Several of the survivors playing for Team Cardiac or Team Cancer will have just returned from the National Senior Games in Albuquerque, N.M., where more than 10,000 seniors competed in 20 various sports, and more than 2,000 of them competed in pickleball, America’s fastest growing sport.
The fact is that hundreds of pickleballers report amazing improvements in their health. Slowly walking away from a three-hour grueling pickleball training last week, one fellow, Dave, said with a little smile on his face, “I’m 70, and I am in robust health because of this game.”
I reflected on what Dave said. His comments are exactly why I want more respect for pickleball. I’ve seen firsthand what it does to help so many people, and I get offended when it gets no respect.
The reason we handed out blue bracelets at the Big Chill bash with “Poster Kids of Retirement Living” on them was to give each pickleballer a form of local recognition that signifies they are in the growing army of pickleballers who are inspiring more people every day to live healthier!

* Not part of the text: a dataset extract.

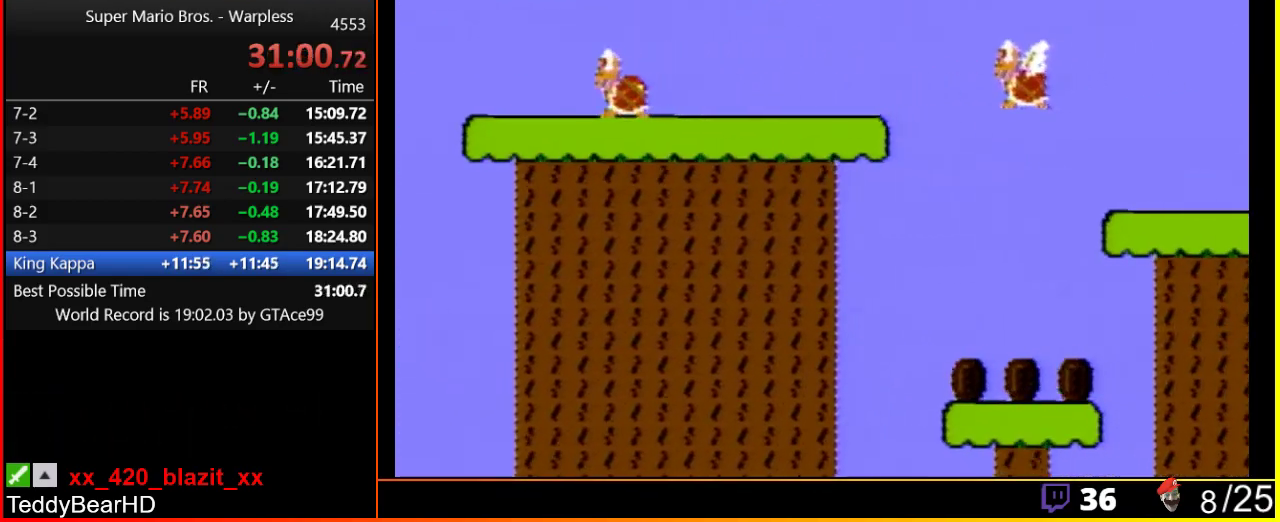
{"buttons": ["A", "B", "DPAD_RIGHT"], "events": []}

A few notes for this week:
• Need a new pickleball paddle? There will be a free drawing for a door prize, which is the newest Paddletek high-performance paddle — the $160 Tempest Pro, which incorporates graphite and features Smart Response technology.
• I have written about Wimbledon, the grandfather of all the racket sports, from an insider’s perspective, and it will be available online at CoastalPoint.com.
“My wife calls me the Forrest Gump of tennis. For a decade and a half, I had very unique access to the grounds of Wimbledon and that very special group of world-class participants who gather there each year.
“Movies have been produced and books written, but they never come anywhere near capturing the aura and charm of Wimbledon. Center Court humbles even the most arrogant superstar, and it transcends tennis as one of the most important social events in England, along with Royal Ascot and Cowes. The Masters in golf and the Kentucky Derby are the only sport events even approaching the majesty of Wimbledon.”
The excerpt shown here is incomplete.